Across the entries below, how many lines contain the string "could"? Only the number is wanted.

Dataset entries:
/---
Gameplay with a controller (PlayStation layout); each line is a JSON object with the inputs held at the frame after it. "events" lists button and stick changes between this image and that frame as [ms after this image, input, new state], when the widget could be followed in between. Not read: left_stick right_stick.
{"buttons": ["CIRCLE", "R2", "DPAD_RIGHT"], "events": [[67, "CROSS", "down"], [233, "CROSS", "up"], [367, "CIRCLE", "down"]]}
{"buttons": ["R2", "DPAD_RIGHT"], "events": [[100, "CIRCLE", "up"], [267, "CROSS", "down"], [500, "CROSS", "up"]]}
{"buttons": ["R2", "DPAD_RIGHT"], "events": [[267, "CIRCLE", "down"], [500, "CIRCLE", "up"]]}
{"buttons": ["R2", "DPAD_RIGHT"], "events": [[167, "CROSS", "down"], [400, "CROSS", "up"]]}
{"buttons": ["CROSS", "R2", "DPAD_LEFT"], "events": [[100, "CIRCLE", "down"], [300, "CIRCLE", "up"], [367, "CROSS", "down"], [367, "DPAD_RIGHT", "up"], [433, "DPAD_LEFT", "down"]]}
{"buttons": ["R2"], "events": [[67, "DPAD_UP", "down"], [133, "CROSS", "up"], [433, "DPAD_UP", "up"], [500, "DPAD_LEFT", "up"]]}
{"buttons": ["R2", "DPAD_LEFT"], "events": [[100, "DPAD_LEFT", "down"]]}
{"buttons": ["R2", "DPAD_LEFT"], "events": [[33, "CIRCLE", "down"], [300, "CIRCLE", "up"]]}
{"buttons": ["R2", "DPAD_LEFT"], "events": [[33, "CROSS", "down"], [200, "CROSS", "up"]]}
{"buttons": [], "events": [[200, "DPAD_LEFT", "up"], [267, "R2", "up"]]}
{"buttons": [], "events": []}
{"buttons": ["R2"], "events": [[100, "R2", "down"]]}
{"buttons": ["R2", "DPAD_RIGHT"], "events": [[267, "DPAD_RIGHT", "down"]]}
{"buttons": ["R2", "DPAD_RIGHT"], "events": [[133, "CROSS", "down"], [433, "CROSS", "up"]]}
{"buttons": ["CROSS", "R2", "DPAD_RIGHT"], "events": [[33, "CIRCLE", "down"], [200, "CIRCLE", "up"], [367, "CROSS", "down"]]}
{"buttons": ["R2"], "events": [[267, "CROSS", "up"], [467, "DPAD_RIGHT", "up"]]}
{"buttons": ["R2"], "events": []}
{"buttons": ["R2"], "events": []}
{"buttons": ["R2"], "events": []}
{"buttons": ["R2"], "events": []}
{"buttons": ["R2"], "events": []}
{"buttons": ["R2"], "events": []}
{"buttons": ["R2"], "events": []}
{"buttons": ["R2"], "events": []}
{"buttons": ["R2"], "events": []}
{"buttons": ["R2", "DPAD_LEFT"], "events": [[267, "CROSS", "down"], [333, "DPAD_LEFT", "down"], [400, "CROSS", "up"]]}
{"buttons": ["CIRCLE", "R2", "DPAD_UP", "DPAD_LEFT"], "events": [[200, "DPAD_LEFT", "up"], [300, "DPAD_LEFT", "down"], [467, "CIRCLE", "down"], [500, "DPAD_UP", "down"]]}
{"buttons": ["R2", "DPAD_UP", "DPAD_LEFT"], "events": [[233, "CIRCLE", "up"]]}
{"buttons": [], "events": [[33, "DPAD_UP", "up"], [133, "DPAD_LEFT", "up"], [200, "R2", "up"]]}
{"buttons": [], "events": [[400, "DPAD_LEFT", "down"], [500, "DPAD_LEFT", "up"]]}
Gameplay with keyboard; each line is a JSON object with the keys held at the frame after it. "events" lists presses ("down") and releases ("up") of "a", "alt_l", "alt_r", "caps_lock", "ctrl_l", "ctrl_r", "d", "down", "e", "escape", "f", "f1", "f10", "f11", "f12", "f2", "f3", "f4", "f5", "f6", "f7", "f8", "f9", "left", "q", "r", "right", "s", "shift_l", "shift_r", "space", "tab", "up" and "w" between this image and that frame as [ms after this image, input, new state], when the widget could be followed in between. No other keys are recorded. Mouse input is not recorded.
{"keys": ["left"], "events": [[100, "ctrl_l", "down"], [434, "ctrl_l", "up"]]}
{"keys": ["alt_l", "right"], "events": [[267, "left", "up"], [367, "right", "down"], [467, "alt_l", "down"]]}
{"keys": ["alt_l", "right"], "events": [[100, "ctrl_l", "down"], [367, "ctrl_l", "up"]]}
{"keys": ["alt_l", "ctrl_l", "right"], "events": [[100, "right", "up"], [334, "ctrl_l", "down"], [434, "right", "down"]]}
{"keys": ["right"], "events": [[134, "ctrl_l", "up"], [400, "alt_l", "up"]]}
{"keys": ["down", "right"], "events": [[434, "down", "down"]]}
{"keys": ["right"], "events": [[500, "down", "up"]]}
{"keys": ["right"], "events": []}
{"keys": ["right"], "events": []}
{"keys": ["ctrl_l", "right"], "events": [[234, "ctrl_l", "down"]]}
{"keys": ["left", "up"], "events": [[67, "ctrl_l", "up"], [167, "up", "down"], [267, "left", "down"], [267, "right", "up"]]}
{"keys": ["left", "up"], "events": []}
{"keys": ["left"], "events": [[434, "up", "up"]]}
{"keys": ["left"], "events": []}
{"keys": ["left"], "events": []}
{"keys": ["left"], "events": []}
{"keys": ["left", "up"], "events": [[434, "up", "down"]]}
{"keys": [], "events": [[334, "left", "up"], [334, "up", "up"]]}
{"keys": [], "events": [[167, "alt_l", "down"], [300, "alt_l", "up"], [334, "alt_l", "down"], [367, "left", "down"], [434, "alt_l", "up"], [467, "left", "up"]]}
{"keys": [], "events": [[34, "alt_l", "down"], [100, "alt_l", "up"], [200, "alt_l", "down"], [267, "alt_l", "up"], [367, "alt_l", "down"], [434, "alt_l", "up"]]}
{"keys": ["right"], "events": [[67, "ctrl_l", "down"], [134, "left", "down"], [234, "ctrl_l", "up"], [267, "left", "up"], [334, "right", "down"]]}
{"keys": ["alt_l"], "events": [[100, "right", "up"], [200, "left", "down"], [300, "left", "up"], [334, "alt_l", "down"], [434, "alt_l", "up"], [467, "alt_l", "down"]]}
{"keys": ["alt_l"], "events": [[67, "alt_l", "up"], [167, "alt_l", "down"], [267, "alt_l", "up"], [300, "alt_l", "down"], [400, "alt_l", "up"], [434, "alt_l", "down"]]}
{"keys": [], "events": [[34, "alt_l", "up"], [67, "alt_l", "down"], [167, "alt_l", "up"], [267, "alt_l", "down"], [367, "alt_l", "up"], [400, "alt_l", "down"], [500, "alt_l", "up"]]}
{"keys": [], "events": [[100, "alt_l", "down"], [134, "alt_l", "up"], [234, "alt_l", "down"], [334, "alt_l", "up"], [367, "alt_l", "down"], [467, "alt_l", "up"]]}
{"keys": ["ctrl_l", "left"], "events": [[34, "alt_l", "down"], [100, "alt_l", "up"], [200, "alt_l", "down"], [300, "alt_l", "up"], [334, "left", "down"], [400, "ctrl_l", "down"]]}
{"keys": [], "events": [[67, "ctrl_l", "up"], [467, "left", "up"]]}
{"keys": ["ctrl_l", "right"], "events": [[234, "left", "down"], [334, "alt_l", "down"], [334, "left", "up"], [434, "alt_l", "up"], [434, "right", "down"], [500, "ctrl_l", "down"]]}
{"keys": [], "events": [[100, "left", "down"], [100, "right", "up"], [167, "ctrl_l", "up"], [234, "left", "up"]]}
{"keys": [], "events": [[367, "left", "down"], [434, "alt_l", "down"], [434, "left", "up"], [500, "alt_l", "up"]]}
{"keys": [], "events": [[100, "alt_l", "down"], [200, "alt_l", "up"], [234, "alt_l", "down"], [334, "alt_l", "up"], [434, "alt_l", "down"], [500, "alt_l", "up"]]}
\---
* _TASK ANSWER_
2